E’ sembrata già buona la chimica di squadra, gli americani hanno fatto in fretta ad ambientarsi e a diventare parte integrante del gruppo e il quadrangolare è stato anche un’occasione utile per l’allenatore per sperimentare rotazioni e schemi di gioco. Sono state due gare amichevoli, inoltre, in cui la gente si è divertita e ha partecipato, segnale anche questo dell’ottimo gioco espresso.
«Se tiriamo le somme a Memorial finito, è stato per noi un torneo estremamente positivo – ha detto Coach Pozzecco alla fine della premiazione per il terzo posto – ho avuto dalla squadra alcuni segnali positivi e altri un po’ meno, ma era ovvio andasse così.
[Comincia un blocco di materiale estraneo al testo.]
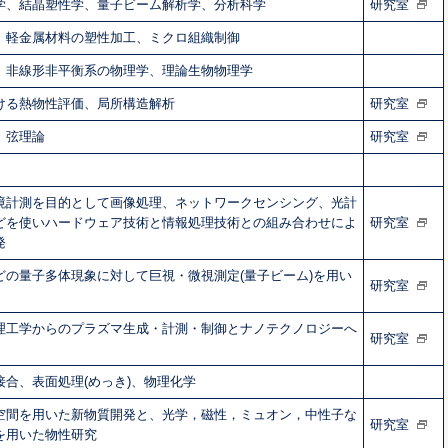
学、結晶塑性学、量子ビーム解析学、分析科学
研究室
、軽金属材料の塑性加工、ミクロ組織制御
、非線形非平衡系の物理学、理論生物物理学
ける熱物性評価、局所構造解析
研究室
、弦理論
研究室
境計測を目的として画像処理、ネットワークセンシング、光計
どを使いハードウェア技術と情報処理技術との組み合わせによ
研究室
発
どの量子多体現象に対して巨視・微視測定(量子ビーム)を用い
研究室
理工学からのプラズマ生成・計測・制御とナノテクノロジーへ
研究室
接合、表面処理(めっき)、物理化学
空間を用いた新物質開発と、光学，磁性，ミュオン，中性子な
研究室
を用いた物性研究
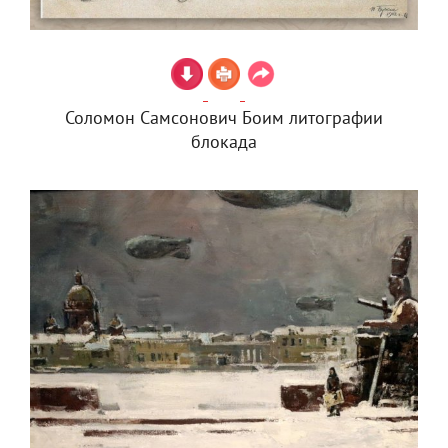
Соломон Самсонович Боим литографии
блокада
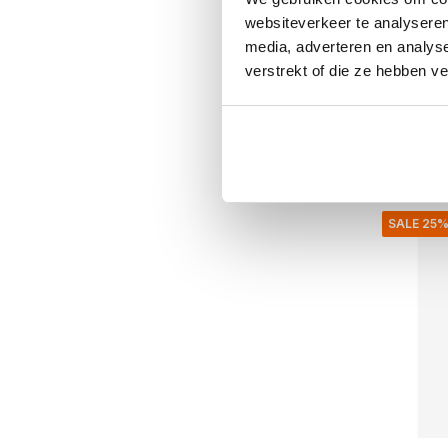
Nordal
websiteverkeer te analyseren
Aras ha
media, adverteren en analys
€650,00
verstrekt of die ze hebben v
€487,50
Inkl. mva
• På lage
SALE 25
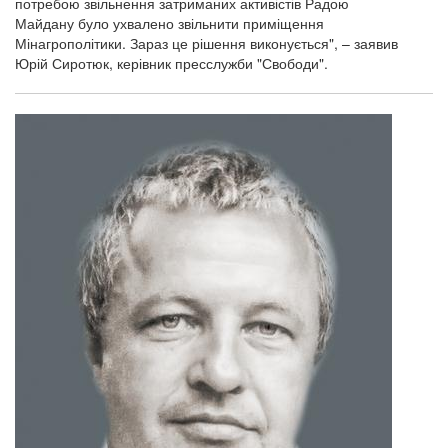
потребою звільнення затриманих активістів Радою
Майдану було ухвалено звільнити приміщення
Мінагрополітики. Зараз це рішення виконується", – заявив
Юрій Сиротюк, керівник пресслужби "Свободи".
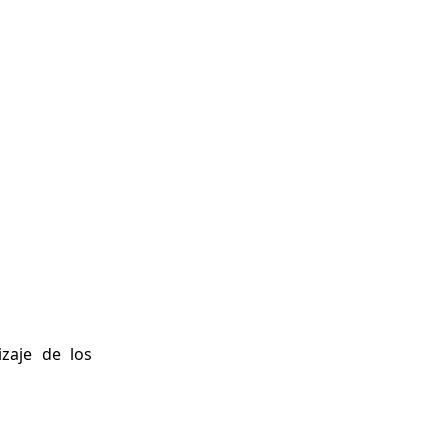
izaje de los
Sono molto contento di alcune cose e meno di altre, ma ripeto è stata un’ottima prova per noi. Siamo stati anche bene insieme e questo è sempre molto importante per un gruppo. Dobbiamo però lavorare ancora su qualche aspetto».
Il bilancio è stato di una gara vinta e una persa, ma in questo momento della stagione è davvero l’ultima cosa che conta: «Sabato siamo andati bene, abbiamo tenuto testa a Barcellona. Oggi forse eravamo un po’ meno lucidi, Agrigento poi è davvero uno squadra rognosa da affrontare». Nelle due gare anche gli under paladini hanno dato la sensazione di poter dare il proprio contributo nella stagione: «A noi mancava Basile nelle rotazioni, ma non abbiamo sofferto perché chi è entrato sul parquet ha cercato di fare bene. Parlo dei giovani, di Laquintana, di Ciribeni e di Cefarelli. Sono contento del loro atteggiamento e di quello che stanno dando i ragazzi».
Una giornata positiva, dunque, per il Poz che nel giorno del suo compleanno ha ricevuto l’ennesimo attestato di stima dalla gente negli spalti: «Fa sempre piacere ricevere affetto. Anche i piccoli gesti, come un sorriso di un bambino possono darti tanto. Non si ha mai la pancia piena di queste cose. Perché? Non lo so, io credo che la gente mi riconosca il fatto che amo follemente questo sport e che ho sempre giocato per la maglia e con il cuore. A me piace pensarla così».